PROBLEM - Please rewrite the lines from the line with "# Juego de la vida" up to and including the line with "Considerese el término", replacing "matemático" with "científico" and keeping everything else unchanged.

INPUT DATA -

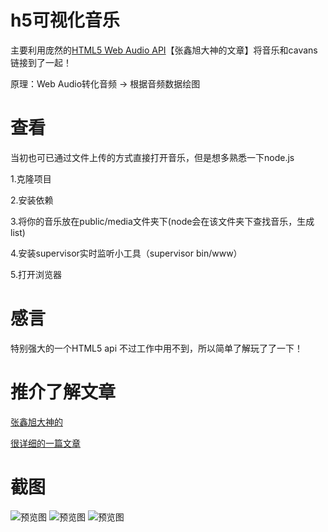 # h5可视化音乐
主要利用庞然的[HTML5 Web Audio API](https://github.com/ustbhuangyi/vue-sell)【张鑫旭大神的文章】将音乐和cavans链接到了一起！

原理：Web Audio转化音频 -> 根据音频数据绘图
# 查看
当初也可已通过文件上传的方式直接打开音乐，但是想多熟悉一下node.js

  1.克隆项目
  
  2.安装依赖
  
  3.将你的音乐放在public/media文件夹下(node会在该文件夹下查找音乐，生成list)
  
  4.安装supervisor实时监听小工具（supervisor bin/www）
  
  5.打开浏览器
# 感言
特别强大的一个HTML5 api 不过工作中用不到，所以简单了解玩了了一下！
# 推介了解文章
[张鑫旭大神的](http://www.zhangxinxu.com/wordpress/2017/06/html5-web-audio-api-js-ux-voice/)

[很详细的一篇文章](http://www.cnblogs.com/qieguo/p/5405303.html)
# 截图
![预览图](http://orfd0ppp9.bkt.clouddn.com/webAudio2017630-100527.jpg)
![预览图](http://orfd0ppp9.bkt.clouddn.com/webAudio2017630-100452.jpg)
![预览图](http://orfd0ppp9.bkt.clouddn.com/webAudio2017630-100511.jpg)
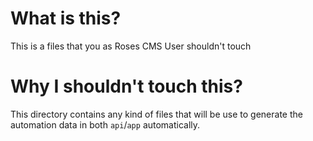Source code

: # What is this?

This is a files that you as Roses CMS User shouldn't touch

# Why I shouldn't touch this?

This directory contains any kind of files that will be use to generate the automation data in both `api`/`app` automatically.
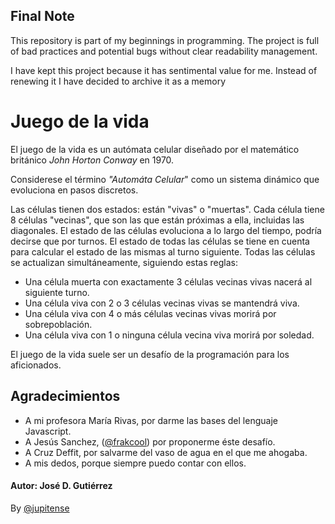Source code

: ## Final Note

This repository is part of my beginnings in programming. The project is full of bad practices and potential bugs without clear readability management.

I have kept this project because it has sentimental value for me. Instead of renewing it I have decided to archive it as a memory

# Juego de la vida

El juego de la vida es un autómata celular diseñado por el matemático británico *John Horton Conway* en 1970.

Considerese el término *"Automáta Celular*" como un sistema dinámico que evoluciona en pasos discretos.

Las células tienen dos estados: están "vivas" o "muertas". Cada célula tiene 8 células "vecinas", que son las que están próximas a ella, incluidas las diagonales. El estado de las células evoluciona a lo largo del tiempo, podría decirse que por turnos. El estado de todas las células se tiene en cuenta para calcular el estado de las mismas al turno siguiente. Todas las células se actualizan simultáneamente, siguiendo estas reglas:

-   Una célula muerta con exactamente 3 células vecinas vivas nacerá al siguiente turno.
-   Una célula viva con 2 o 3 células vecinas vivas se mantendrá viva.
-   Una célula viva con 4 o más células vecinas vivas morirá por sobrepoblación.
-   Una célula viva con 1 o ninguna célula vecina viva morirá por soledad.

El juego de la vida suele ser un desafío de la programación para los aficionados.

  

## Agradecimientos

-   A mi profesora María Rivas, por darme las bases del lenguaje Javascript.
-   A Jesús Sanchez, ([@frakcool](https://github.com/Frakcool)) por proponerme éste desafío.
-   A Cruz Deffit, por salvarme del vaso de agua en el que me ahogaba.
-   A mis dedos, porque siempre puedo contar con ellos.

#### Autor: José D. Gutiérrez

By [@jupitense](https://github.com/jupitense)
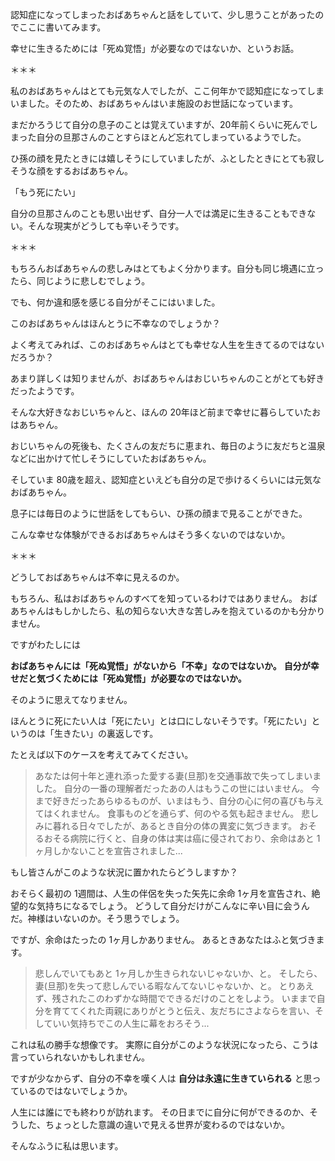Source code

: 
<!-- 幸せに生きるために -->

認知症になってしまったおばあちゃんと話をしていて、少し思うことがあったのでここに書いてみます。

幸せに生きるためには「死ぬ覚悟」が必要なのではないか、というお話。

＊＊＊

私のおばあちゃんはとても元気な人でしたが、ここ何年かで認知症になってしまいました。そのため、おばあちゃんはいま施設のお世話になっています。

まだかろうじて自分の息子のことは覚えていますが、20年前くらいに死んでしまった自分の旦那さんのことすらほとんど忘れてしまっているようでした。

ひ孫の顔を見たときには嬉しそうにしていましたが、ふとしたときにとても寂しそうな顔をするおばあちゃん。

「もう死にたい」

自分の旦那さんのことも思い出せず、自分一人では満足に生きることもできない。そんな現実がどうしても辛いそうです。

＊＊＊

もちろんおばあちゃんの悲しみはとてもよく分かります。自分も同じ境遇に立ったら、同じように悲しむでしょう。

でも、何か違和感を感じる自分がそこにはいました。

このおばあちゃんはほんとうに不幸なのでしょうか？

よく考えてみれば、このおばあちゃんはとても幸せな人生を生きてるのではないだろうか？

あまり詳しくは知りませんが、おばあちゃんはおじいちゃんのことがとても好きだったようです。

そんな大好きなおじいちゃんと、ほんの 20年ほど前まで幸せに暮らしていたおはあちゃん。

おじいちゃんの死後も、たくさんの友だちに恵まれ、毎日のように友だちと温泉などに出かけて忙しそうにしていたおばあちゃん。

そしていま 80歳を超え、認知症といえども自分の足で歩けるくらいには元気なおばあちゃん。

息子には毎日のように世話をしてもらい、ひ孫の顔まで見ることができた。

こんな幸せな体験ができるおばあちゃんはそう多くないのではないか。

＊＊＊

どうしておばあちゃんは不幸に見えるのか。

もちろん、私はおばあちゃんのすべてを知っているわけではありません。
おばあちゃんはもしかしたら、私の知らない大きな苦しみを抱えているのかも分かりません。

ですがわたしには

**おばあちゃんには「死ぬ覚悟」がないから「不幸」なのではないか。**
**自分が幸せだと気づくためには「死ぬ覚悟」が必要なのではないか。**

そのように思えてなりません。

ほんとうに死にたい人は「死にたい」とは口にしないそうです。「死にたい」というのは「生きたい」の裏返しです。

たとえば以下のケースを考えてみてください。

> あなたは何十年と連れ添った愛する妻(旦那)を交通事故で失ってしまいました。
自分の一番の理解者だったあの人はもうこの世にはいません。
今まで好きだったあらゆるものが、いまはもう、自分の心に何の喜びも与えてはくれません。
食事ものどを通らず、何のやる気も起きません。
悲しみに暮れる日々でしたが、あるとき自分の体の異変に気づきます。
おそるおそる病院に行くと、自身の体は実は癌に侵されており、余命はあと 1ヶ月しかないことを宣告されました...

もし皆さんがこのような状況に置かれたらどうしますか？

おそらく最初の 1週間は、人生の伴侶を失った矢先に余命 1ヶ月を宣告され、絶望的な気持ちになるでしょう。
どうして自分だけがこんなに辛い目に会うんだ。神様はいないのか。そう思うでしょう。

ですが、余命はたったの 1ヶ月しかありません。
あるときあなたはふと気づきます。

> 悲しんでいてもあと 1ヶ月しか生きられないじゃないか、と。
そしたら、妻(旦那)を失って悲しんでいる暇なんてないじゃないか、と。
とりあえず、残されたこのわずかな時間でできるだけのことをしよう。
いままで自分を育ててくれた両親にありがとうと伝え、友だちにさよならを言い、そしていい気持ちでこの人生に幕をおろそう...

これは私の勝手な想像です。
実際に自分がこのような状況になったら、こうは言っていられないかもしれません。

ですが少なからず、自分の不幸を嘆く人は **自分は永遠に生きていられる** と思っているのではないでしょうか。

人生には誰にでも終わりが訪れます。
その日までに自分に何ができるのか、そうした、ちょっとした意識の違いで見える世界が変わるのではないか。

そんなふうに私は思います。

ANSWER TO THIS EXERCISE -
# Juego de la vida

El juego de la vida es un autómata celular diseñado por el científico británico *John Horton Conway* en 1970.

Considerese el término *"Automáta Celular*" como un sistema dinámico que evoluciona en pasos discretos.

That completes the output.